The administration of rtPA before mechanical thrombectomy in acute ischemic stroke
patients is associated with a significant reduction of the retrieved clot area but
it does not influence revascularization outcome
Both intravenous thrombolysis (IVT) and mechanical thrombectomy (MT) are evidence-based
treatments for acute ischemic stroke (AIS) in selected cases. Recanalization may occur
following IVT without the necessity of further interventions or requiring a subsequent
MT procedure. IVT prior to MT (bridging-therapy) may be associated with benefits or
hazards. We studied the retrieved clot area and degree of recanalization in patients
undergoing MT or bridging-therapy for whom it was possible to collect thrombus material.

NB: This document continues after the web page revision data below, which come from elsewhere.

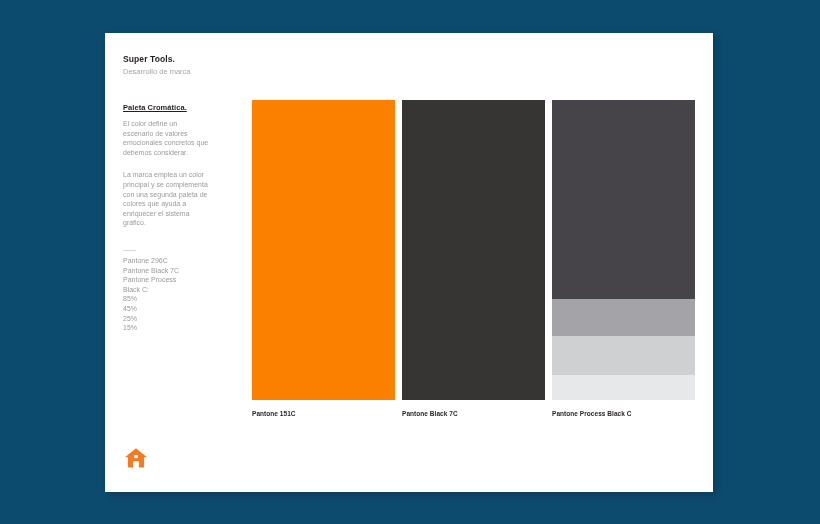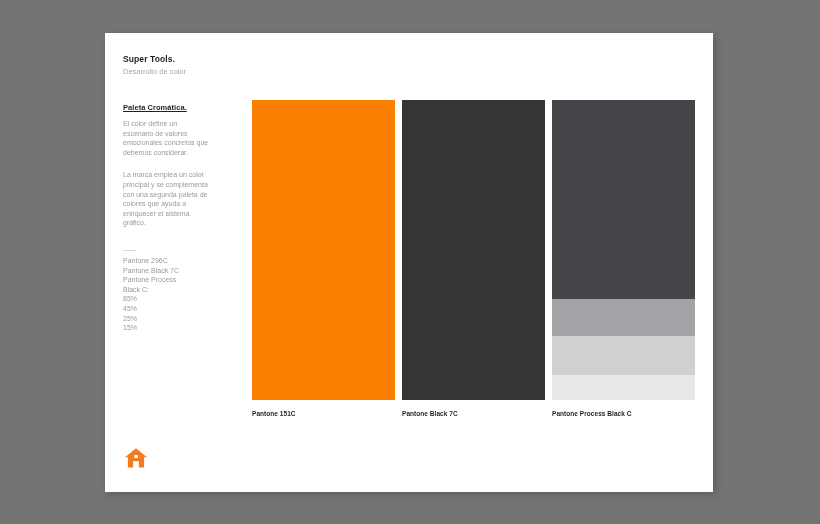--- a/index.html
+++ b/index.html
@@ -18,7 +18,7 @@
     position: relative;
     width: 820px;
     height: 524px;
-    background: #737373;
+    background: #0c4a6e;
   }
 
   

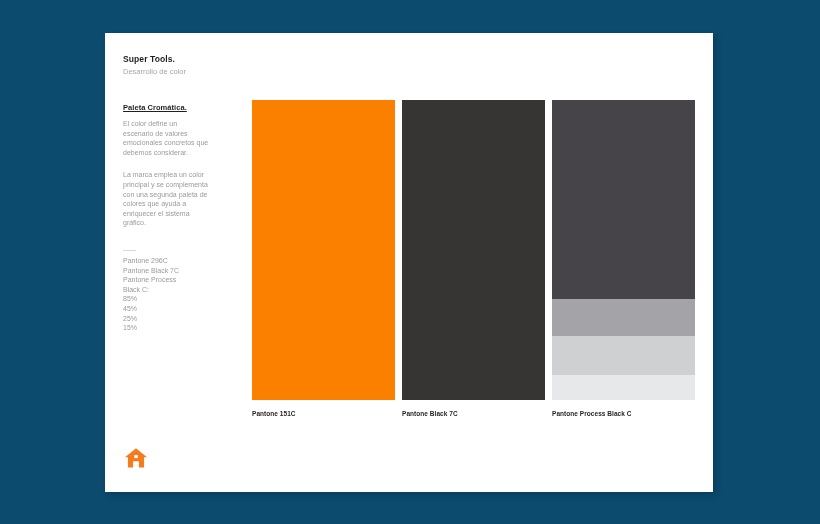--- a/index.html
+++ b/index.html
@@ -152,7 +152,7 @@
 
     <div class="brand-block">
       <div class="brand-title">Super Tools.</div>
-      <div class="brand-sub">Desarrollo de color</div>
+      <div class="brand-sub">Desarrollo de marca</div>
     </div>
 
     <div class="left-col">

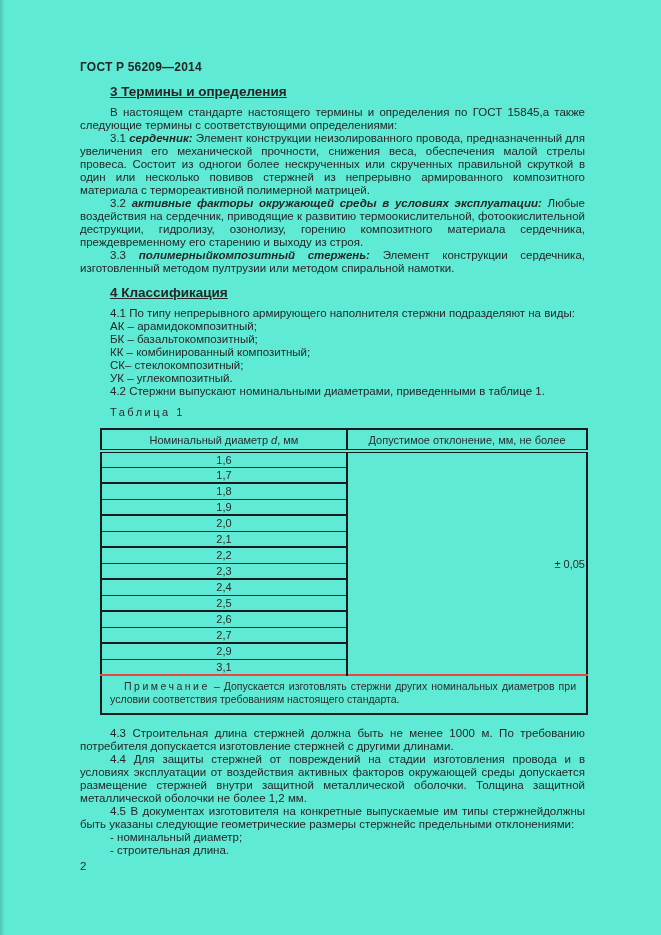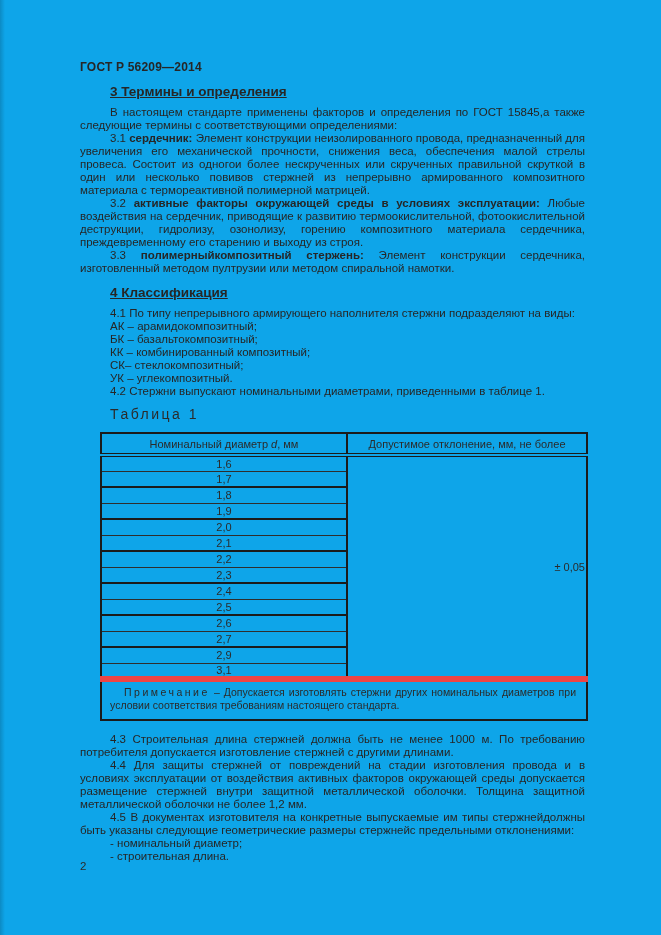--- a/index.html
+++ b/index.html
@@ -11,7 +11,7 @@
     color: #262626;
     -webkit-font-smoothing: antialiased;
   }
-  .sheet { position: relative; width: 661px; height: 935px; background: #0ea5e9; overflow: hidden; }
+  .sheet { position: relative; width: 661px; height: 935px; background: #5eead4; overflow: hidden; }
   .sheet::before {
     content: ""; position: absolute; left: 0; top: 0; bottom: 0; width: 5px;
     background: linear-gradient(90deg, rgba(0,0,0,.16), rgba(0,0,0,0));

We collected mechanically extracted thrombi from 550 AIS patients from four International
stroke centers. Patients were grouped according to the administration (or not) of
IVT before thrombectomy and the mechanical thrombectomy approach used. We assessed
the number of passes for clot removal and the mTICI (modified Treatment In Cerebral
Ischemia) score to define revascularization outcome. Gross photos of each clot were
taken and the clot area was measured with ImageJ software. The non-parametric Kruskal-Wallis
test was used for statistical analysis. 255 patients (46.4%) were treated with bridging-therapy
while 295 (53.6%) underwent MT alone. By analysing retrieved clot area, we found that
clots from patients treated with bridging-therapy were significantly smaller compared
to those from patients that underwent MT alone (H1 = 10.155 p = 0.001*). There was
no difference between bridging-therapy and MT alone in terms of number of passes or
final mTICI score. Bridging-therapy was associated with significantly smaller retrieved
clot area compared to MT alone but it did not influence revascularization outcome.